Want to hack on video editing?

So as I mentioned in a preceding blog entry, we at Collabora Multimedia are looking at increasing the pace of development for Pitivi. The first step we took in that regard was hiring Brandon Lewis. We are now ready to take the second step and are now looking for good candidates to join our team. So if some of the bullets points below fits your profile and you would be interested in taking open source video editing to the next level, please send me your CV.

  • Solid C or C++ development skills
  • GStreamer experience
  • Video editing experience
  • Python development experience
  • Video codec development experience

We are not expecting someone to have all of these points down, and we are looking just as much for people who got any kind of experience with non-linear video editors as people with specific GStreamer skills. So for instance if you worked on any of the many open source video editing projects out there you could be our perfect candidate, even if this editor was not using GStreamer. As long as you are a generally proficient developer, it is more important for us that you know what chroma keying is than what a GstSegment is.

So if you are interested in joining one of the coolest companies in the world and especially if you wouldn’t mind coming to work in one of our offices in either Montreal Canada, Cambridge United Kingdom or Barcelona Spain, please send me your CV and short intro at christian-schaller-at-collabora-co-uk.

What does the free desktop need to grow in market share?

Saw a story on OpenOffice 3 today which reminded me of a question I been asking myself recently. What does the free desktop need to grow in market share?

Up to this point I guess I my thinking about the free desktop (grouping GNOME, KDE, XFCE etc. as one) and its growth has mostly been about seeing it as a dam filling up. The mass migrations from Windows would be trickling in slowly until at some point we have added enough features and polish to the free desktop for the dam to break. Kinda like how linux in the server space lived many years without a lot of adoption outside academia and or specific fields before suddenly becoming an ‘overnight’ success.

But at this point I am not so sure anymore. I mean is what holding us back from rapid gains in marketshare really just better MS Word import in OpenOffice? Or better support for exchange servers in Evolution? Or better drawing tools in Inkscape and Gimp? Or better support for muxing Quicktime files in GStreamer? Or improved ways of embedding a blingy clock widget into the desktop background?

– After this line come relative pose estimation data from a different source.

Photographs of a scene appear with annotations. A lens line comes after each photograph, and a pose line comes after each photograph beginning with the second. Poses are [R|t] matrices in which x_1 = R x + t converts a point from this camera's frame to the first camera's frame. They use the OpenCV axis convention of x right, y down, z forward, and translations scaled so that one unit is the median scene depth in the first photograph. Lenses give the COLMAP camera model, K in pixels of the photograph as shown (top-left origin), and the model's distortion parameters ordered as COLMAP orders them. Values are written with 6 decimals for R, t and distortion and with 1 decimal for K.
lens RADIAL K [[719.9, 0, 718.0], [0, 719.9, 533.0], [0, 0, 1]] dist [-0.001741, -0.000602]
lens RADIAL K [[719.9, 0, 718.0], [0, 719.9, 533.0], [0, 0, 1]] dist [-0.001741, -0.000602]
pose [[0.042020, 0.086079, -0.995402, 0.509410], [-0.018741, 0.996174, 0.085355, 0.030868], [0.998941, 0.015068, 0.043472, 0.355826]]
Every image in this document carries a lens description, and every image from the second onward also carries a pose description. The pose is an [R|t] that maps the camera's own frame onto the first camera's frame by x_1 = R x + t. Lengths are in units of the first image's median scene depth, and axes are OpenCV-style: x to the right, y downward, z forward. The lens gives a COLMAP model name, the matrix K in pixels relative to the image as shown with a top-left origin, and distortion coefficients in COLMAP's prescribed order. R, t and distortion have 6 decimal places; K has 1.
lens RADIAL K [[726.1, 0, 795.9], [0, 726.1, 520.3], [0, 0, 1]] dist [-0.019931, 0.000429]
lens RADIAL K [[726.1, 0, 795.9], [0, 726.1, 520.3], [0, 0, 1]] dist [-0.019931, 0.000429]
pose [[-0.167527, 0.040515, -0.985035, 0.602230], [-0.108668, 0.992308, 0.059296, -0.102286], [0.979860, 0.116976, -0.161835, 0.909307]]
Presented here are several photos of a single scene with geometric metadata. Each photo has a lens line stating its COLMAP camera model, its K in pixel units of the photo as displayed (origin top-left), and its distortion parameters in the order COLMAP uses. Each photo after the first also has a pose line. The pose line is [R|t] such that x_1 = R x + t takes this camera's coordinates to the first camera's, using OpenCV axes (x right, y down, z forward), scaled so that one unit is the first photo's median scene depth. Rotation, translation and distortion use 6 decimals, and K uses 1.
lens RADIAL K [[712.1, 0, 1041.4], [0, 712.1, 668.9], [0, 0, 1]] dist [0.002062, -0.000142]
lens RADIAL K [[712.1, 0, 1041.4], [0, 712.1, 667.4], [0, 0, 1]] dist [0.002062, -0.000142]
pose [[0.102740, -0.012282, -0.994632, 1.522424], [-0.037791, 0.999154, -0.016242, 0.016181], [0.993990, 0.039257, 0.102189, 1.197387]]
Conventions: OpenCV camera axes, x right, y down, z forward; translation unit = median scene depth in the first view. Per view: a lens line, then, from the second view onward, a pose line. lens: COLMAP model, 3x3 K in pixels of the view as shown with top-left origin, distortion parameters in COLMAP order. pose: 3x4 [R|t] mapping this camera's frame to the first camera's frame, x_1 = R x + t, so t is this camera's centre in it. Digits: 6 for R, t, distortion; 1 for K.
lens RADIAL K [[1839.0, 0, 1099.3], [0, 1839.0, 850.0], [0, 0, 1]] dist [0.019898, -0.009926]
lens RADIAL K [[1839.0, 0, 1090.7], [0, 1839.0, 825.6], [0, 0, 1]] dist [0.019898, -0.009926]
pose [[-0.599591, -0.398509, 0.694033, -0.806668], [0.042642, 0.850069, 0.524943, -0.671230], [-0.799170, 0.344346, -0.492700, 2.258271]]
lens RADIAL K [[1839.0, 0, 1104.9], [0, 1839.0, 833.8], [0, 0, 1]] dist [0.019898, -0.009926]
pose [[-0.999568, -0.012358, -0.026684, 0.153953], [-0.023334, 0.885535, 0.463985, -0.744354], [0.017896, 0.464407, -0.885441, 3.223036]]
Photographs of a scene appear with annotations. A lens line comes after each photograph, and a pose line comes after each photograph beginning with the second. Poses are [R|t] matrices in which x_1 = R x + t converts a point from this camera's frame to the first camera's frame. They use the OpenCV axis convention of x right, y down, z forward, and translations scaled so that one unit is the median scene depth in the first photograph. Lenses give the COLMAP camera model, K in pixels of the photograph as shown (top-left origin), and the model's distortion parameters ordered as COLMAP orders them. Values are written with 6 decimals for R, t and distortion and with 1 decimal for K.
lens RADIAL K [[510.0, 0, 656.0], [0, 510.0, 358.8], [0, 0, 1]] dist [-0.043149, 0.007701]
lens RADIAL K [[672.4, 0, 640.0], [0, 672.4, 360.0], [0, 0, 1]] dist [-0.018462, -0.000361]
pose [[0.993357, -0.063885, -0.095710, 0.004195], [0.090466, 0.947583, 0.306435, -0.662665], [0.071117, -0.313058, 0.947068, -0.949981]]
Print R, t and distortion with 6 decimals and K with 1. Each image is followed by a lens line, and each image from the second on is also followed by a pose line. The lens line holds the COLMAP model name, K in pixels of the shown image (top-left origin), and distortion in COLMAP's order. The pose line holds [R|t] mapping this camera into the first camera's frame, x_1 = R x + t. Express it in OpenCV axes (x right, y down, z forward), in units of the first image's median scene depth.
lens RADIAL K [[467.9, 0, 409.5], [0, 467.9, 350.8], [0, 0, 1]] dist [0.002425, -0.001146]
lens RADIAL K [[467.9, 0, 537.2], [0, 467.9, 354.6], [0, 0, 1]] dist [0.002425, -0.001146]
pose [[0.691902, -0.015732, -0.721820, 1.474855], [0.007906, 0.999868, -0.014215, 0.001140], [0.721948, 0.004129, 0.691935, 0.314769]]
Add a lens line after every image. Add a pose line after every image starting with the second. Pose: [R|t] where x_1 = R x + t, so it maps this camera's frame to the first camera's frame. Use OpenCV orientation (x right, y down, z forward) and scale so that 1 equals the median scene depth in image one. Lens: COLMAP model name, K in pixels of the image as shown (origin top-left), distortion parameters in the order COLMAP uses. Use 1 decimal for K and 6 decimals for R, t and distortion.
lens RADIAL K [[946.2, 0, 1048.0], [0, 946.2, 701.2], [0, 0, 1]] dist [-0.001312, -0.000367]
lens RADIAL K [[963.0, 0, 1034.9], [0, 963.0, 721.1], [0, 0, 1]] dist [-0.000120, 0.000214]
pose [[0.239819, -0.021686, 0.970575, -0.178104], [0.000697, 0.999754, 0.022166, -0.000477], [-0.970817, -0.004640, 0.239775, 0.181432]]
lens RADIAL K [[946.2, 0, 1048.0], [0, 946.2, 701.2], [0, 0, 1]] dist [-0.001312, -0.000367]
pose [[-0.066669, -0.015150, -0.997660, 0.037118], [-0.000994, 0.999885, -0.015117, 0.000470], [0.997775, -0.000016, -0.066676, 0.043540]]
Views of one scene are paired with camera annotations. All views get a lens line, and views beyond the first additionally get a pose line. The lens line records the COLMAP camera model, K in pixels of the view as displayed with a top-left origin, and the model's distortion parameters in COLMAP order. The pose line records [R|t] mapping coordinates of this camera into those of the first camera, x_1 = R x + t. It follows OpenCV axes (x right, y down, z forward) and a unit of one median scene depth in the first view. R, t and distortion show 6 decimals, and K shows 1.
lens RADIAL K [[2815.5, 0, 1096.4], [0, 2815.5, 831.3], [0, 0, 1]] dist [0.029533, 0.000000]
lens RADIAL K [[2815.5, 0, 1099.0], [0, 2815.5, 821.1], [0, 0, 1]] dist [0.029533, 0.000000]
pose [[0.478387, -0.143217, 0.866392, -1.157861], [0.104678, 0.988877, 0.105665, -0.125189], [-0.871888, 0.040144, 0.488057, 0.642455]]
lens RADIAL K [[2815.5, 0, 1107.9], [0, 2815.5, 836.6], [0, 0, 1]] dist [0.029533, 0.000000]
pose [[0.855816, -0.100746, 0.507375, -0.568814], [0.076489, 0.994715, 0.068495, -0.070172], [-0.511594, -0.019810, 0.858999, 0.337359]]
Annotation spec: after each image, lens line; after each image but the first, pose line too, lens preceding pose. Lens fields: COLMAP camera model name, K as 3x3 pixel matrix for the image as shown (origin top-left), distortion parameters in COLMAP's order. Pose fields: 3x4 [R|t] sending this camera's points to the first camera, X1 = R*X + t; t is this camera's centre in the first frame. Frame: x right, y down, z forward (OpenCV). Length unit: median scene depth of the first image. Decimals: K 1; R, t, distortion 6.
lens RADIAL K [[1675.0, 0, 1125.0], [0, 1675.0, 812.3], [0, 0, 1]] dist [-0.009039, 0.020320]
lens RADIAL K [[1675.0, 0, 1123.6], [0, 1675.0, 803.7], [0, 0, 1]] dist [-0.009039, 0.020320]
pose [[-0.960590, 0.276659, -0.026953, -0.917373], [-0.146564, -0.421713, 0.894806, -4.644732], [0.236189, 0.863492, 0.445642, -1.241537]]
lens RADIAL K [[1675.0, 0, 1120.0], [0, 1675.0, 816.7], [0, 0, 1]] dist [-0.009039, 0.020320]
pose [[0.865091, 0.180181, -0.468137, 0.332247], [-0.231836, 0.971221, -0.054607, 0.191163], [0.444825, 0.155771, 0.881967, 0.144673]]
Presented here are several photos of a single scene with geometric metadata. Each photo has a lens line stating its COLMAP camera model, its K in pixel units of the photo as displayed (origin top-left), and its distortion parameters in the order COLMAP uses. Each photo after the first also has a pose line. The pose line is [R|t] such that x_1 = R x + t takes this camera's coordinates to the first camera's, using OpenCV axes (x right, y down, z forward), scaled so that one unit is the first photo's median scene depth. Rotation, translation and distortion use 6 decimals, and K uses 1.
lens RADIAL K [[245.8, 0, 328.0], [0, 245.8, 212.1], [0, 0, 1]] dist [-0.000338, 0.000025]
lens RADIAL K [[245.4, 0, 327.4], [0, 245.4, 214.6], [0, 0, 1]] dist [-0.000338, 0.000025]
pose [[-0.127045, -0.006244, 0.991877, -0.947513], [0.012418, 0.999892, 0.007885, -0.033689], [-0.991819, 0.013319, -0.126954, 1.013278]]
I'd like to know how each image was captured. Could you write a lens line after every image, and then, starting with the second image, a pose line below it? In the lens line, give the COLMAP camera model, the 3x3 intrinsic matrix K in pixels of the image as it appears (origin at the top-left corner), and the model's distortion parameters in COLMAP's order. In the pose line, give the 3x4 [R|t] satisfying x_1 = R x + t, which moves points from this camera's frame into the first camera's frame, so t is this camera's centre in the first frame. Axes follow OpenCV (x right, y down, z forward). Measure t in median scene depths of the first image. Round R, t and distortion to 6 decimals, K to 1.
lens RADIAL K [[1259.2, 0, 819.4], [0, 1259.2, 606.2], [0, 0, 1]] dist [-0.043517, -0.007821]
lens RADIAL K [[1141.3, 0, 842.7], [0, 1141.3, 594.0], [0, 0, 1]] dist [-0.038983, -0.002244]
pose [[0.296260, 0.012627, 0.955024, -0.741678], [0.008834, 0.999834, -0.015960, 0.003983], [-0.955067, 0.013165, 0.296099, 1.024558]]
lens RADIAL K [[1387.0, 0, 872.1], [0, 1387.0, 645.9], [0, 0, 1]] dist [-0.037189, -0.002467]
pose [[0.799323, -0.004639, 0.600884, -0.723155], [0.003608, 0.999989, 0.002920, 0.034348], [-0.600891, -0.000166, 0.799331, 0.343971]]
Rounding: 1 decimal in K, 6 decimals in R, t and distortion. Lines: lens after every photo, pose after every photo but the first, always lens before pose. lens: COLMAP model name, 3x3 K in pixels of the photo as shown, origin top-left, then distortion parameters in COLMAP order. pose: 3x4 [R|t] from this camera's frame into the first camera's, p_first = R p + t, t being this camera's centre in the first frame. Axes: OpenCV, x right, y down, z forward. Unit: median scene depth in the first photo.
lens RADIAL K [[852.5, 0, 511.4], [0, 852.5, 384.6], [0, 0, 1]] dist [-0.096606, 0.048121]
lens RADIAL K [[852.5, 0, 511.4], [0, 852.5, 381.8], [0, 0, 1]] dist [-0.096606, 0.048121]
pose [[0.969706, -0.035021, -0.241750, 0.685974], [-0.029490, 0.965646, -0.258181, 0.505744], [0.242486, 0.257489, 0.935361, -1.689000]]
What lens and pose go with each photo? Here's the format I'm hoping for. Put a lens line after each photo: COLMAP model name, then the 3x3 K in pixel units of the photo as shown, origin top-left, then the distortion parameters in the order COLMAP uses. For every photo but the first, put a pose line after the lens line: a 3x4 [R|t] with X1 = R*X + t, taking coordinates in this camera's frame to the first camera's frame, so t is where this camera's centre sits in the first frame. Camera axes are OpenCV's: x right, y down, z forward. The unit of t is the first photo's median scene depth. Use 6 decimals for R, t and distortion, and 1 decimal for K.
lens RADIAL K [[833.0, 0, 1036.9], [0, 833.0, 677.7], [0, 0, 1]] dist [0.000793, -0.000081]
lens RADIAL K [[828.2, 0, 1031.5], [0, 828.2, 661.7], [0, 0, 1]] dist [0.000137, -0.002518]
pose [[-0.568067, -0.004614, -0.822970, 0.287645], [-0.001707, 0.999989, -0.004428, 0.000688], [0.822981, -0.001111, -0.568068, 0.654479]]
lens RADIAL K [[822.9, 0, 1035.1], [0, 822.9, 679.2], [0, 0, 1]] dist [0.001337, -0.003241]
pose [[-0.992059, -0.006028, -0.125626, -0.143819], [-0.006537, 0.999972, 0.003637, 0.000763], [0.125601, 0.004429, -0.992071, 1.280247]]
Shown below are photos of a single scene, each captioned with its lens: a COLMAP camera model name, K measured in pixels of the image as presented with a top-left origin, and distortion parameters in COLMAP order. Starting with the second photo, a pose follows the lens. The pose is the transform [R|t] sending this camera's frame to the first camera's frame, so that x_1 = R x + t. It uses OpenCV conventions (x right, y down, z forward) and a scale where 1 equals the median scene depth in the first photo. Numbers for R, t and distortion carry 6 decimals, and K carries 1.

Or just adding an application that can do XYZ? Or is it the lack of a good driver for hardware ZYX? Sure these questions are part of the answer, but I can’ t help but wonder if they are a smaller part than I have given them credit for so far.

I have sometimes seen the lack of games being mentioned, but the Windows game market is suffering terribly these days, caught between piracy and console dominance. So if people care about games I think they probably got themselves a Wii, PS3 or Xbox360 to satisfy that need. So I can’t see lack of game support as being the tipping point either.

Not that there isn’t progress made. There are good migration stories out there from the major Linux vendors and PC makers like Dell do seem to try to offer better sales support for Linux desktop systems. But I can’t help but feel that we might be missing something in terms of understanding what needs to happen for the market share to grow more rapidly. And if we don’t diagnose the issue we will not be able to resolve it.